I wouldn't want to depend on this as my usage patterns tend to kill ssds prematurely. It's nice they're getting cheaper though.
http://www.naimbd.com/blog/
I'm curious if data centers are moving to SSDs.
Also, what about hosting companies, for high traffic web sites they host. I could see this as a premium service.
I come here for the love
Newegg routinely discounts the Kingston V300 120GB SSD to $60 if you watch out for it (currently at $75 as of this posting). Why pay $80 when you can pay $60 for the same size and performance? If this post is an ad, it kinda sucks.

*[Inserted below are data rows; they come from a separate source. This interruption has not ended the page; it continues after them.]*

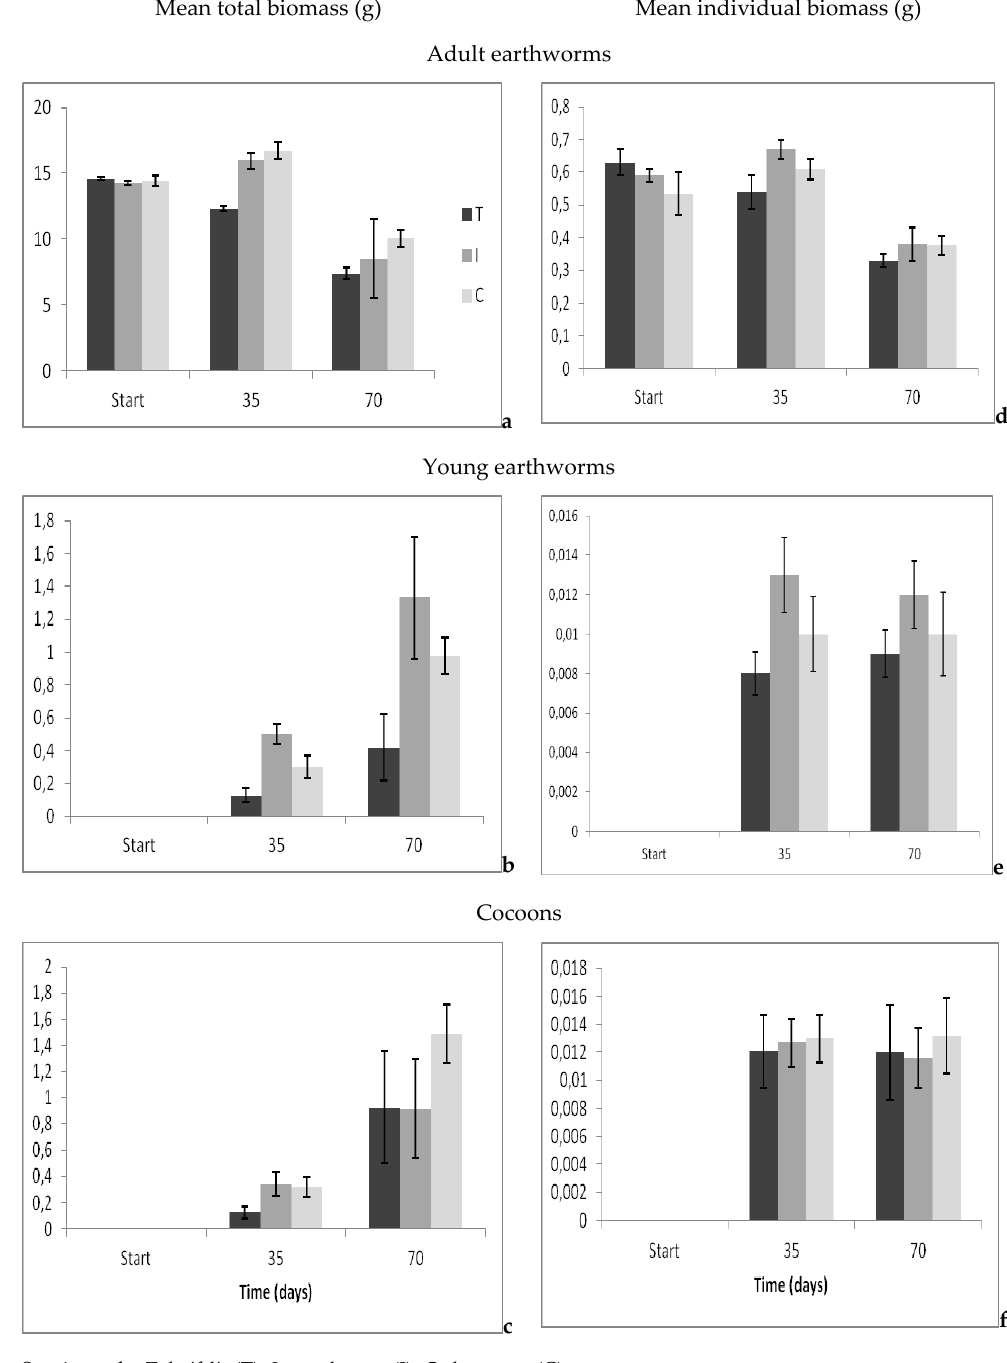
Species code: T. latifolia (T), I. pseudacorus (I), C. demersum (C) Figure 4. Dynamics of the mean sum of biomass and the mean biomass of adult specimens, young specimens and cocoons of E. fetida in the process of vermicomposting of littoral plant biomass.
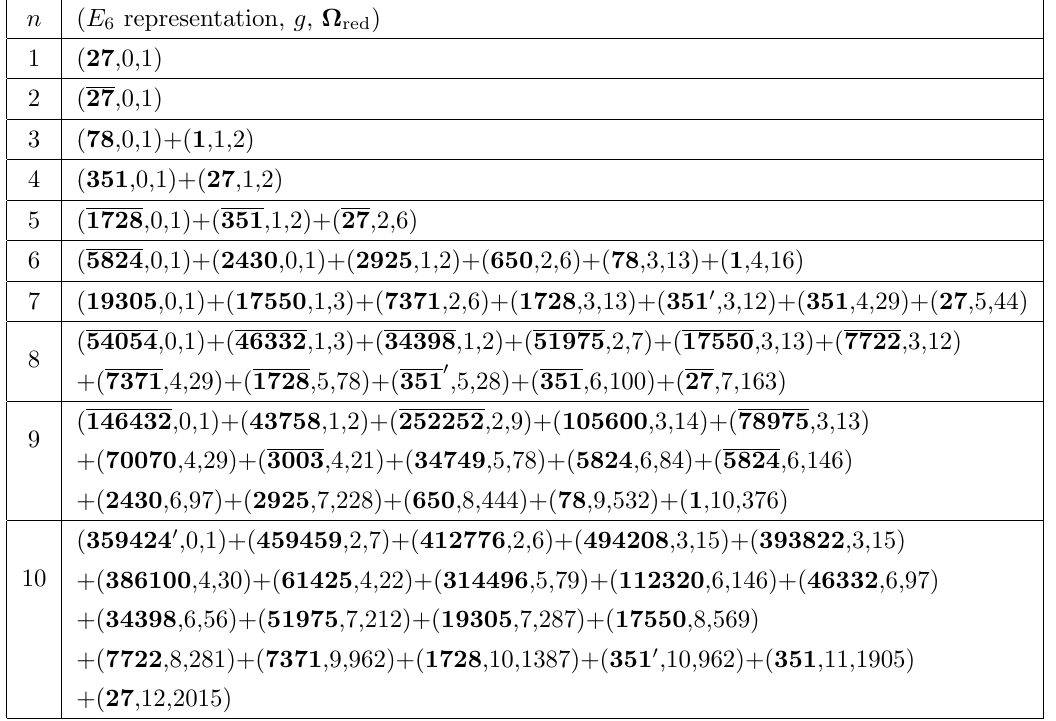
(cid:12)ve A-branes, the B-brane and the two C-branes. Plugging (3.1) into (2.4) we (cid:12)nd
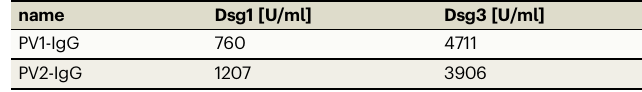
Table 1 | Dsg autoantibody levels of patient-IgGs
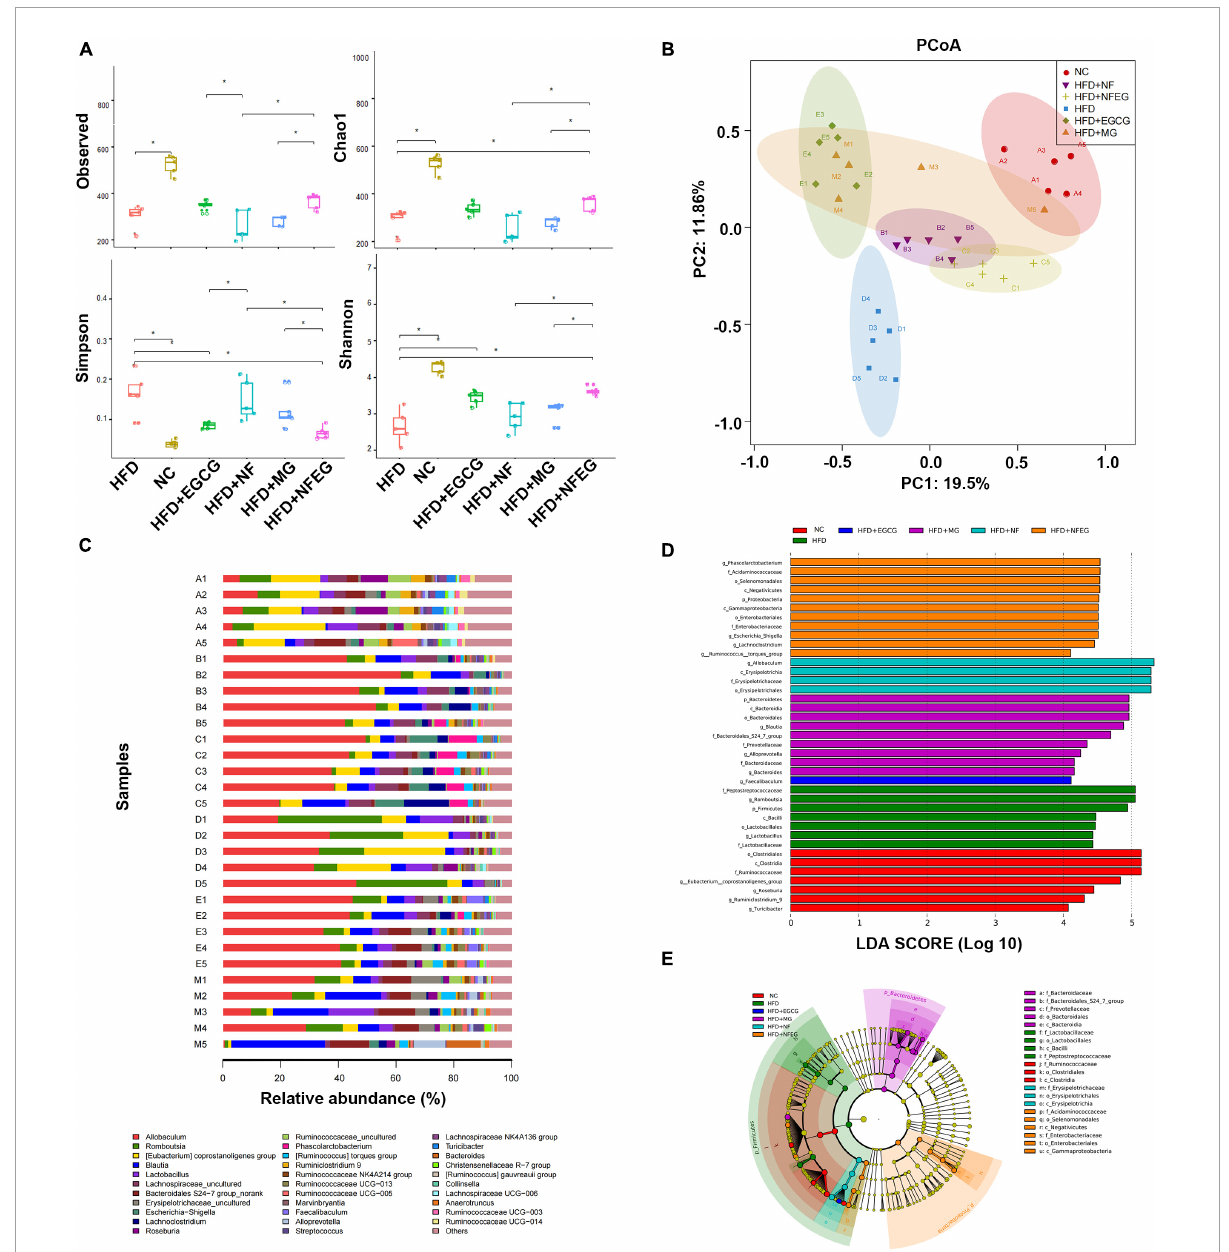
FIGURE6 NFEG-microgel changed the diversity and composition of gut microbiota in HFD-fed rats. (A) α -diversity index (observed, Chao1, Shannon, and Simpson index). (B) Bray–Curtis PCoA plot based on the OTU abundance of each rat. (C) Heat map of bacterial taxonomic profiling at the genus level of intestinal bacteria based on each rat from different groups: NC group (A1–A5), HFD + NF group (B1–B5), HFD + NFEG group (C1–C5), HFD group (D1–D5), HFD + EGCG group (E1–E5), and HFD + MG group (M1–M5). Linear discriminant analysis (LDA) scores (D) and cladogram (E) generated from linear discriminate analysis effect size (LEfSe) analysis, showing the biomarker taxa (LDA score of > 4 and a significance of P < 0.05 determined by the Wilcoxon signed-rank test). Significant difference was indicated with the sign ∗ P < 0.05 and ∗∗ P <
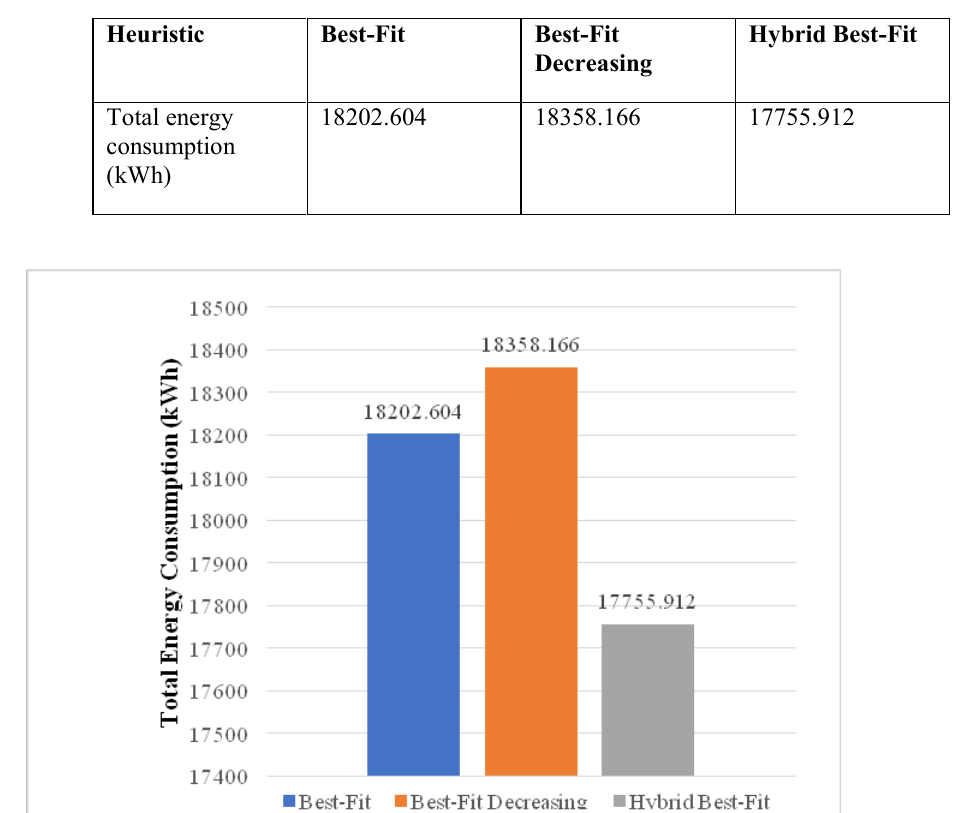
Table 1. A comparison of energy consumption by heuristics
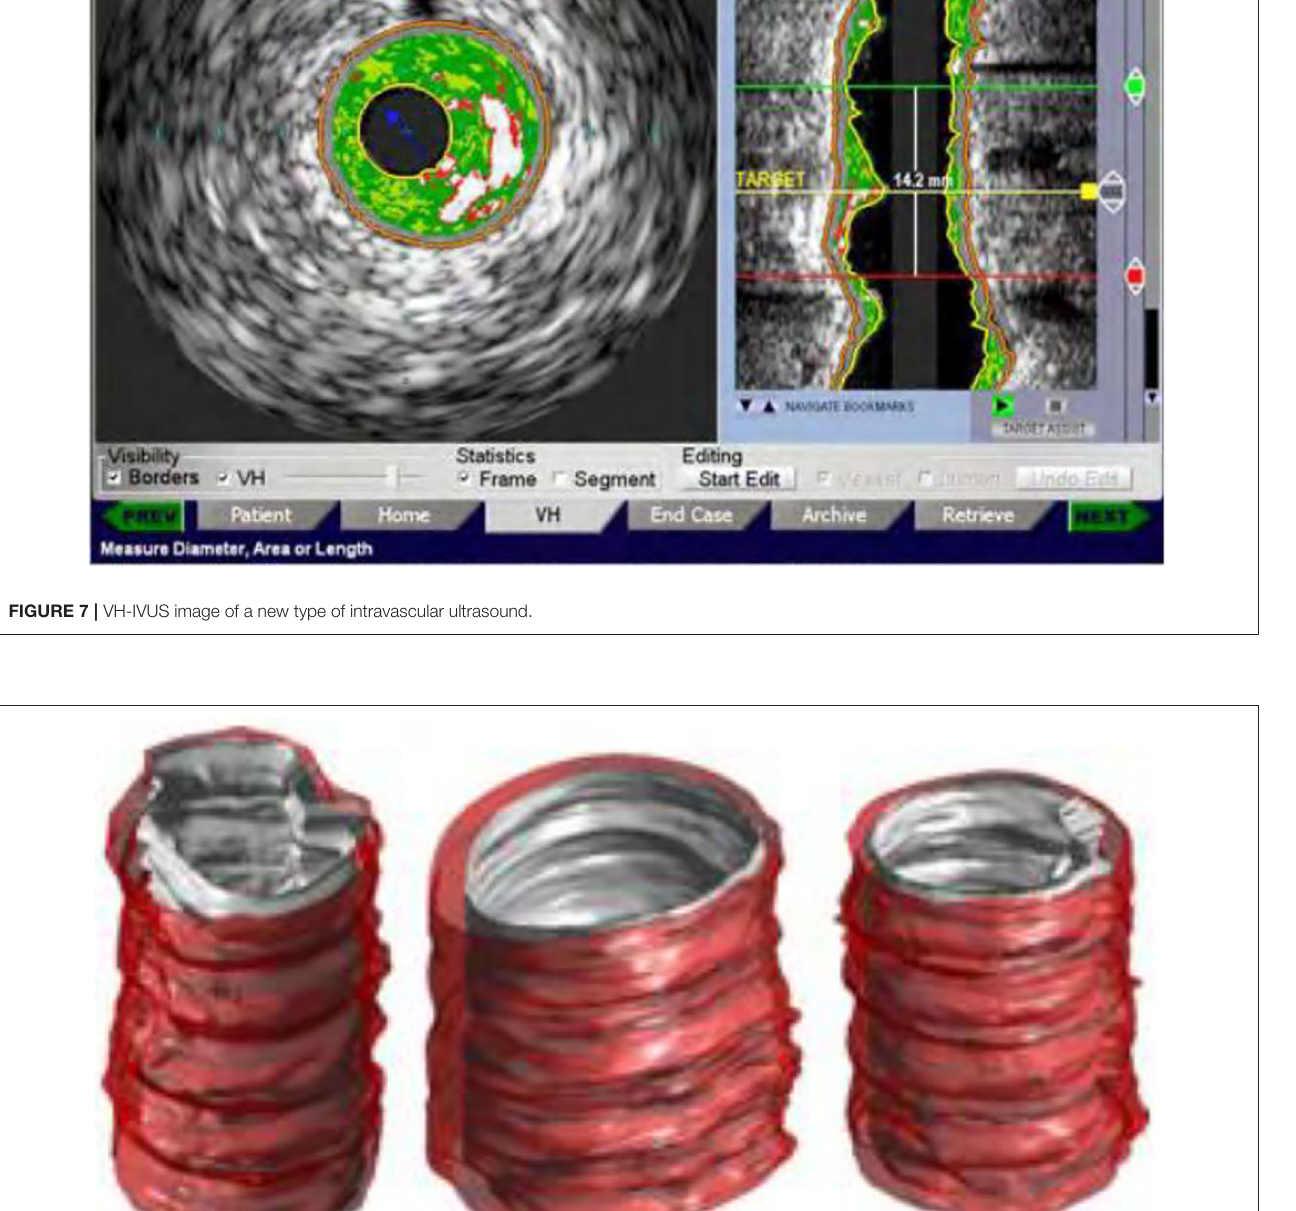
Frontiers in Surgery |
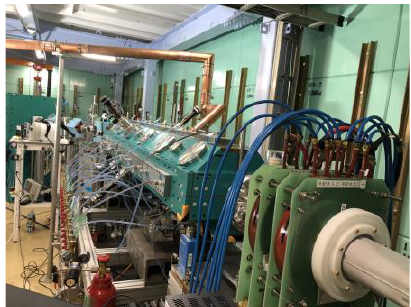
Fig.6 RANS-II with ECR ion source, 2.49 MeV proton linac RFQ, and target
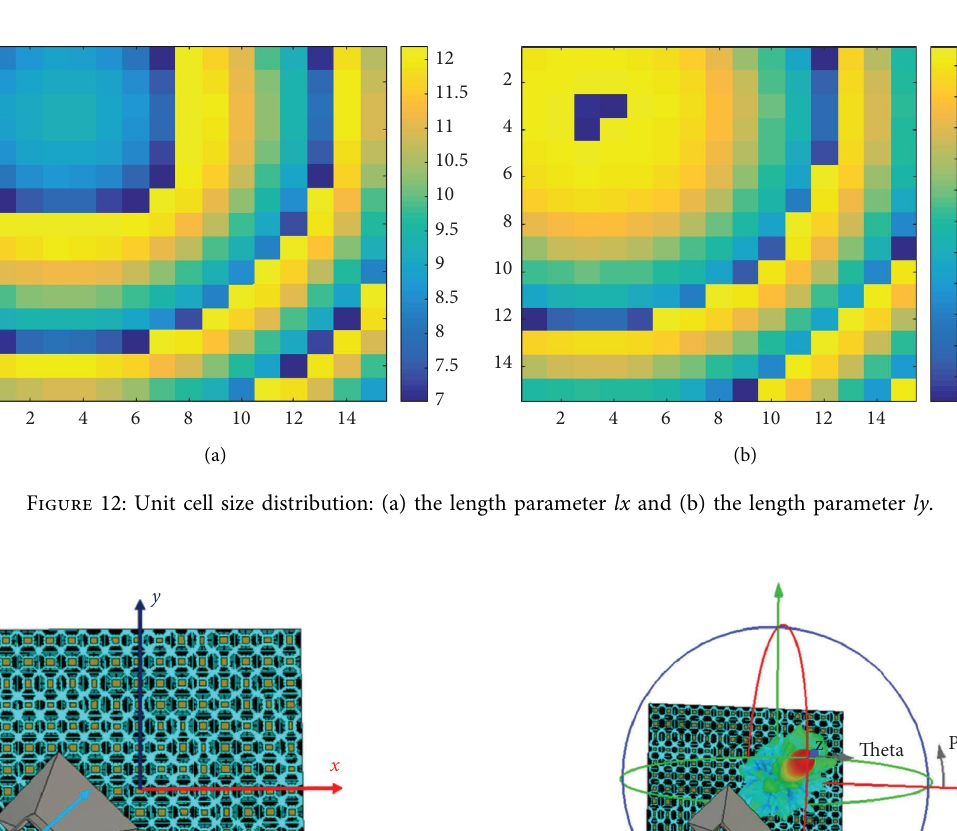
Figure 11: Unit cell phase compensation value along (a) the x -polarization direction and (b) the y -polarization direction.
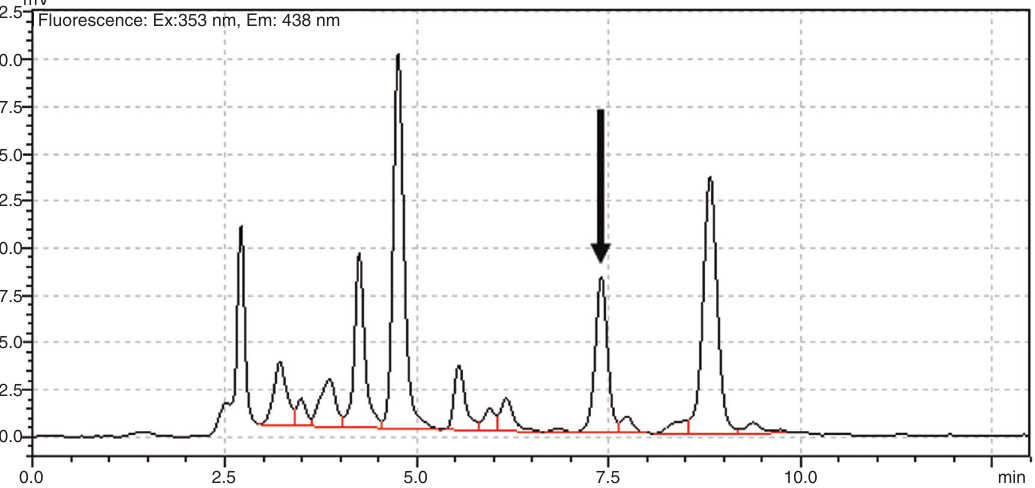
Figure 1 SCX chromatography analysis of neopterin in a control subject’s urine. The neopterin was detected by it native fluorescence (Ex 353 nm Em 438 nm) at 7.4 min as indicated by the arrow.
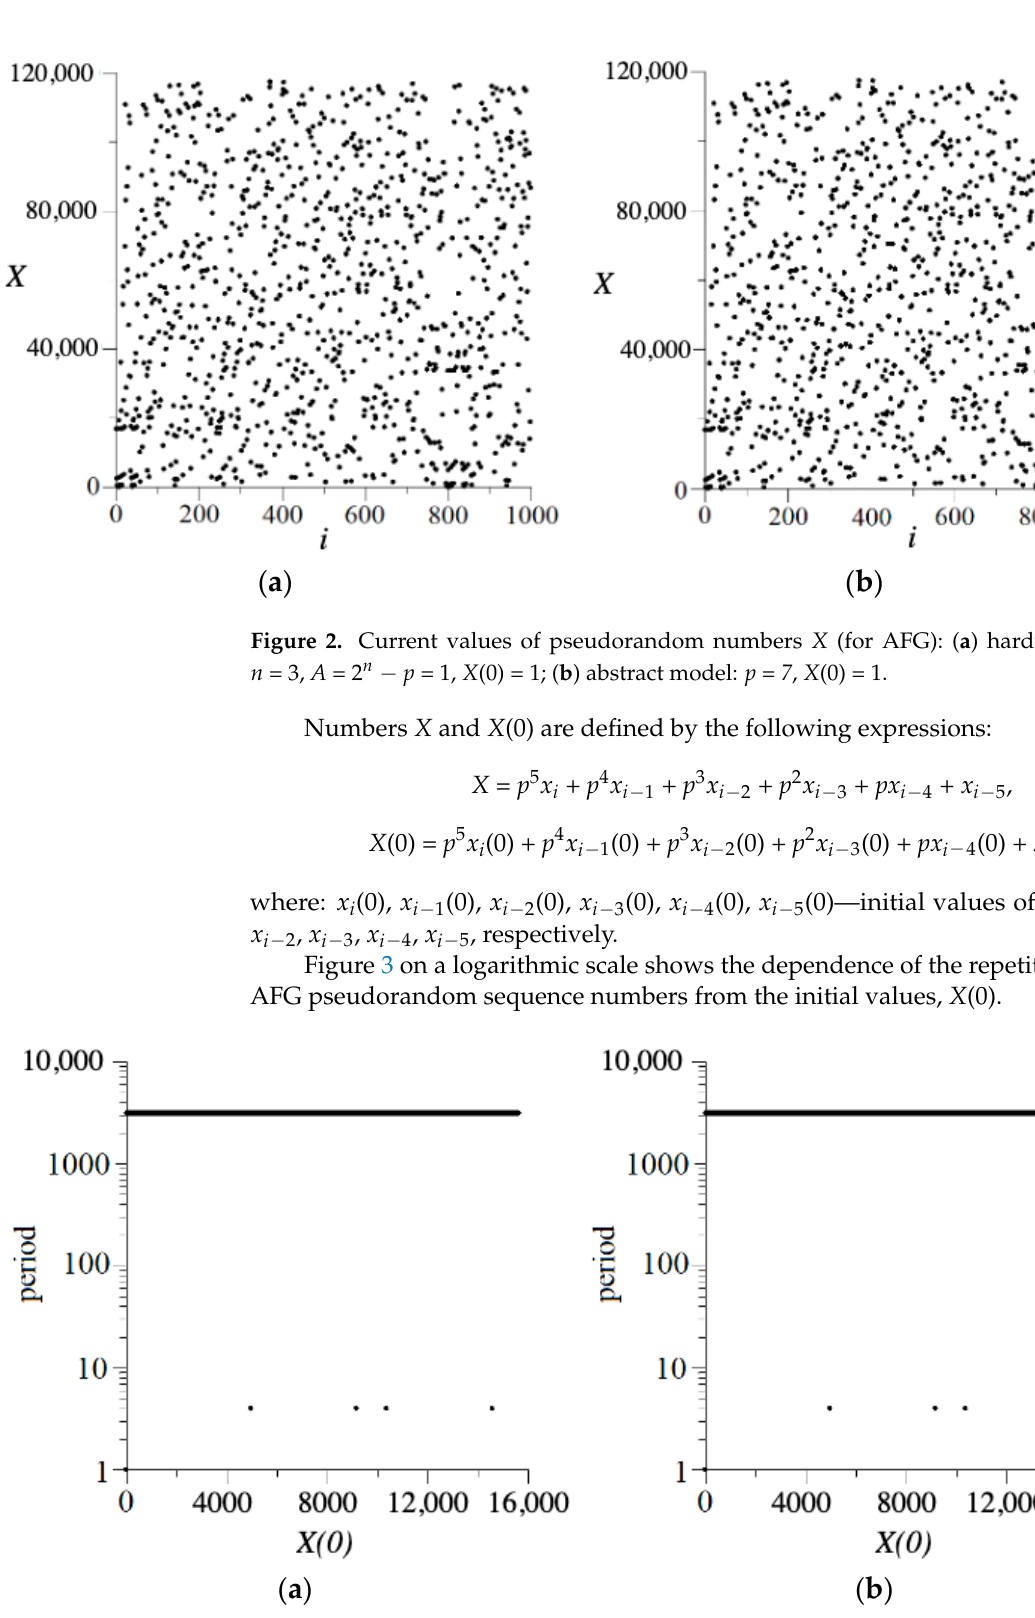
Figure 3. Dependencies of repetition periods from X (0) (for AFG): ( a ) hardware model: p = 5, n = 3, A = 2 n − p = 3, X (0) = 0 ÷ p 6 − 1; ( b ) abstract model: p = 5, X (0) = 0 ÷ p 6 − 1.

I dismember when $.50 a megabyte (1024 bits) was the hot price point.
I also remember that my first hdd, a half height 5.25 inch 40MB Seagate ST-251, installed in my Tandy 3000, retailed for $1999.95 at Radio Shack.
"We switched our DB servers to SSDs and saw over 90% reduction in average query latency." - mcrbids (148650) on Monday June 02, 2014 @07:47PM (#47150895)
That's the EXACT technique that took a company I did work for on paid contract (EEC Systems/SuperSpeed.com) to a FINALIST position, 2 yrs. in a row, @ Microsoft TechEd 2000-2002 using RamDrives (which is what I could afford in the 90's) - but the SAME, pretty much, applies to SSD tech (though system RAM is faster, thus a software ramdisk is, most likely).
* Currently, I own something called a Gigabyte IRAM with 4gb of RAM onboard it (DDR2 & SATA II bus) - I place the following items onto it (offloading my C disk/main drive, & even LESSENING FRAGMENTATION on it too - bonus - as well as "interference" from these operations I moved off it):
1.) Pagefile.sys
2.) %Temp% ops location
3.) %TMP% ops location
4.) EventLogs & Application logging
5.) HOSTS file
6.) Print Spooler location
7.) Browser(s) temp files/caches
It all makes a HUGE difference in the "crisp response" of my system (that uses WD SATA II Velociraptors 10k 150mb & 300mb drives driven off a Promise Ex8350 128mb RAID Caching Disk Controller...)
APK
P.S.=> Between ALL that, & also things like the OS diskcache (4gb DDR3 System RAM), & Windows' SuperFetch using my 16gb USB sticks? I'm BARELY EVER tapping to slower disks (even cached as they are, both having 8mb buffers on them also) - & is VERY fast, especially for diskbound I/O...
... apk
Have had terrible experiences with Marvell. I know, anecdotal. YMMV.
So too Seagate - 480GB $220.
http://camelcamelcamel.com/Seagate-2-5-Inch-Z-Height-Solid-ST480HM000/product/B00CKAOWB6
You can pick one up at tigerdirect for $199.99. Furthermore if you happen to have american express, you can get $15 statement credit with amex sync. Nice.
Very disappointing. So it's almost exactly the same price as the products that are already out but using 2x nm NAND. Oh well, I guess it's my fault for thinking Crucial would actually make a move here.
Belief is the currency of delusion.
.43 WHAT per 'GiB'?
What the hell is a 'GiB'? Do they mean 'GB'?
Do they mean "$0.43 per GB", or is that too simple?
For all you Euro computer idiots....
Computers don't operate in decimal, they operate in binary.
There is no such thing as memory that is produced in decimal sizes.
Its GB, not the Western Digital Lawsuit correct GiB.
Thanks
I still have a conventional disk in my desktop rig. I also frequently end up with a web page with Flash that nearly brings the entire comp to it's knees, due to near-constant disk activity. It's bad enough my electro-mechanical drive is being worn down by garbage software; not sure I could live with an SSD being literally consumed by the same indefensible cause.
but here's my observation .43 * 128 != 79.99
so, right off the bat, whatever this drivel is may be assumed a lie, garbage or both.
The $0.43 is for the larger verisons. The 256 gb is $109.99(.429) and the 512 gb is $224.99(.439). The summary is misleading though for not including these prices.